From: shrikanth hegde
Date: Fri Feb 24 2023 - 01:28:20 EST




On 2/24/23 7:19 AM, Hillf Danton wrote:
> On Fri, 24 Feb 2023 00:29:18 +0530 Shrikanth Hegde <sshegde@xxxxxxxxxxxxxxxxxx>
>> @@ -5923,6 +5923,10 @@ void init_cfs_bandwidth(struct cfs_bandwidth *cfs_b)
>> INIT_LIST_HEAD(&cfs_b->throttled_cfs_rq);
>> hrtimer_init(&cfs_b->period_timer, CLOCK_MONOTONIC, HRTIMER_MODE_ABS_PINNED);
>> cfs_b->period_timer.function = sched_cfs_period_timer;
>> +
>> + /* Add a random offset so that timers interleave */
>> + hrtimer_set_expires(&cfs_b->period_timer,
>> + get_random_u32_below(cfs_b->period));
>> hrtimer_init(&cfs_b->slack_timer, CLOCK_MONOTONIC, HRTIMER_MODE_REL);
>> cfs_b->slack_timer.function = sched_cfs_slack_timer;
>> cfs_b->slack_started = false;
>> --
>> 2.31.1
>
> Could you specify what sense this makes, given hrtimer_forward_now() in
> start_cfs_bandwidth() and sched_cfs_period_timer(), which makes the
> timer expire after now?
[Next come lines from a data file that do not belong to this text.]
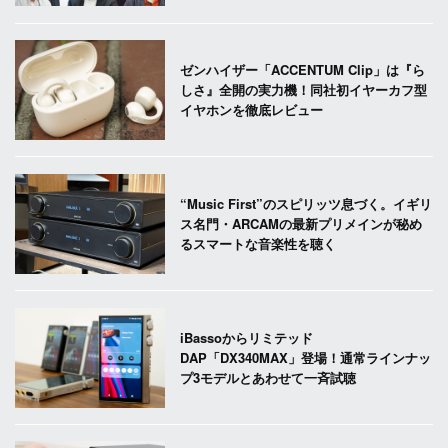
ゼンハイザー「ACCENTUM Clip」は『ら
しさ』全開の実力機！同社初イヤーカフ型
イヤホンを徹底レビュー
“Music First”のスピリッツ息づく。イギリ
ス名門・ARCAMの最新プリメインが秘め
るスマートな音楽性を聴く
iBassoからリミテッド
DAP「DX340MAX」登場！通常ラインナッ
プ3モデルとあわせて一斉試聴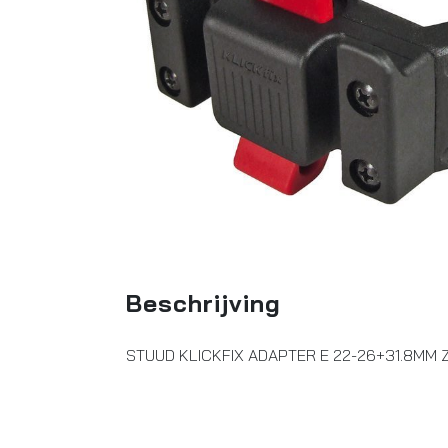
Beschrijving
STUUD KLICKFIX ADAPTER E 22-26+31.8MM 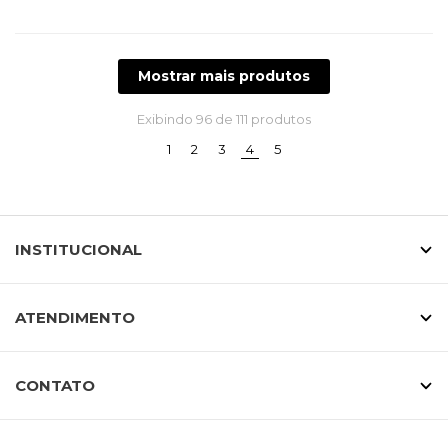
Mostrar mais produtos
Exibindo
96
de 111 produtos
(current)
1
2
3
4
5
INSTITUCIONAL
ATENDIMENTO
CONTATO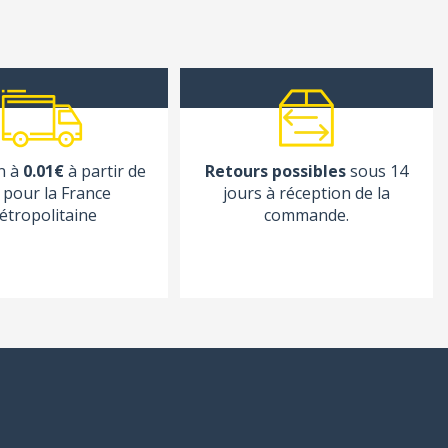
n à
0.01€
à partir de
Retours possibles
sous 14
pour la France
jours à réception de la
étropolitaine
commande.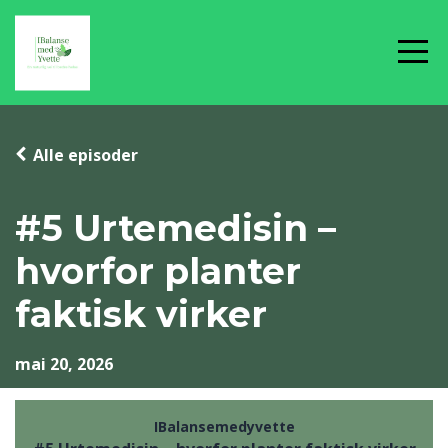
Alle episoder
#5 Urtemedisin –
hvorfor planter
faktisk virker
mai 20, 2026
Why does the randomness at init time play a role
> at start time and run time?

Currently, Initial value is not set for period_timer. Expiry is calculated as
expiry = $INITIAL_EXPIRYVALUE + $N * $PERIOD

Hence, when there are two or more CPU cgroup's using bandwidth controller,
two period_timers would align at expiry.

Adding a random offset play a role only at the start time, and no impact on the
run time. By adding offset, the different period_timer interleave, and we would get
the benefit of SMT folding, less context switch's and less hypervisor preemptions.

More details are in RFC PATCH:
https://lore.kernel.org/lkml/9c57c92c-3e0c-b8c5-4be9-8f4df344a347@xxxxxxxxxxxxxxxxxx/